As I haven't worked for ALM in several years, it is not my place to comment on their current security practices or speculate who is behind the hack. I will say that the programmers and developers at ALM are some of the greatest people I've ever met in my life and everyone over there is worried about protecting the customers' privacy. They have dealt with FAR worse than some small time hackers in the past and this will be resolved quickly and efficiently. In MY OPINION this is the work of a bitter spouse (or group of bitter spouses) of an affair gone wrong. If it's anything else, I will gladly accept it but my gut tells me it is just someone with too much time on their hands. The ALM team are beasts and won't go down without a fight.
* Many Ashley Madison users used .gov and .mil email addresses. Should you be upset that these government employees were fooling around while working for the taxpayers? Be reasonable, and keep things in perspective: Everyone fools around online while on the job. Speaking as a blogger, I can tell you that my stats always go up during work hours. Fewer people read blogs on weekends.

4 comments:

Propertius said...

There's certainly no guarantee that all the names and addresses belong to real customers. It would be trivial to insert false information into a supposed "leak" for the purpose of revenge or harassment. It's also worth noting that, according to several media accounts, Ashley Madison did not validate email addresses - so even the "valid" accounts may contain false information and implicate innocent (and possibly unknowing) people. It would have been trivial to sign someone else up for this "service" as a prank. Personally, I intend to ignore the absolute hell out of any "revelations" that purport to come from this.

Stephen Morgan said...

Of course it was originally a blackmail site. They offer a special paid service of removing your information from the site, which you can't otherwise do. And it turns out they still actually keep your information. Naughty.

James said...

With each successive hacking incident the inherent vulnerability of the IT infrastructure upon which society relies more and more heavily comes into clearer relief. Whether or not these hacks are the work of white hats, black hats, or even segments of the intelligence community really doesn't change the fact that the computer systems which manage everything from banking to air traffic control to power distribution all seem to have weaknesses - exploits, as it were - which leave them susceptible to attack. With what we've learned about the NSA's ability to compel technology companies to provide mandatory backdoor access to all of their products, it's really not that surprising.

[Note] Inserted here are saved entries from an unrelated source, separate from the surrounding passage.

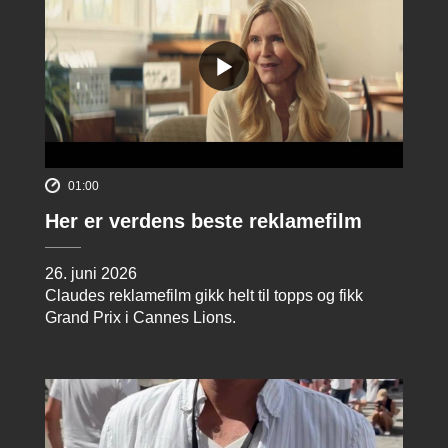
01:00
Her er verdens beste reklamefilm
26. juni 2026
Claudes reklamefilm gikk helt til topps og fikk
Grand Prix i Cannes Lions.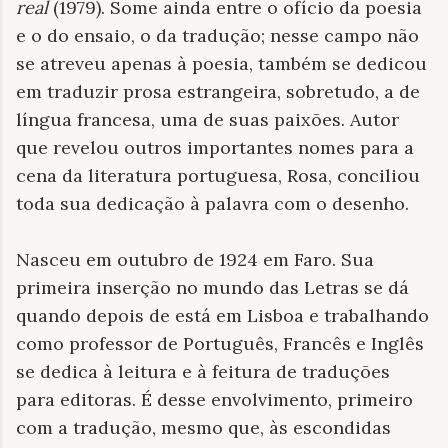
real
(1979). Some ainda entre o ofício da poesia
e o do ensaio, o da tradução; nesse campo não
se atreveu apenas à poesia, também se dedicou
em traduzir prosa estrangeira, sobretudo, a de
língua francesa, uma de suas paixões. Autor
que revelou outros importantes nomes para a
cena da literatura portuguesa, Rosa, conciliou
toda sua dedicação à palavra com o desenho.
Nasceu em outubro de 1924 em Faro. Sua
primeira inserção no mundo das Letras se dá
quando depois de está em Lisboa e trabalhando
como professor de Português, Francês e Inglês
se dedica à leitura e à feitura de traduções
para editoras. É desse envolvimento, primeiro
com a tradução, mesmo que, às escondidas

If Ashley Madison was set up as a blackmail operation I'd still have a hard time feeling much sympathy for the morons who signed up for this service. It's been common knowledge for a while now that the majority of the female profiles on that site were bogus, so anyone foolish (and desperate) enough to sign up almost deserves what they're getting now...almost. With that being said, like you mentioned above there's no way to know that the data being released hasn't been adulterated (pun intended) between the hack and the release, meaning certain records could have been scrubbed while others could have been added; either way it's going to be an interesting ride watching the whole thing play out.

Once powerful people start taking heat (and I like your theory regarding a few sacrificial conservatives to provide authenticity) we'll probably have a better idea as to cui bono.

Propertius said...

Many Ashley Madison users used .gov and .mil email addresses. Should you be upset that these government employees were fooling around while working for the taxpayers? Be reasonable, and keep things in perspective: Everyone fools around online while on the job.

Well, maybe. Adultery is still a punishable offense under the UCMJ, punished by dishonorable discharge, loss of pay and allowances, and up to a year of imprisonment, so active-duty military could suffer a lot more than embarrassment for being outed.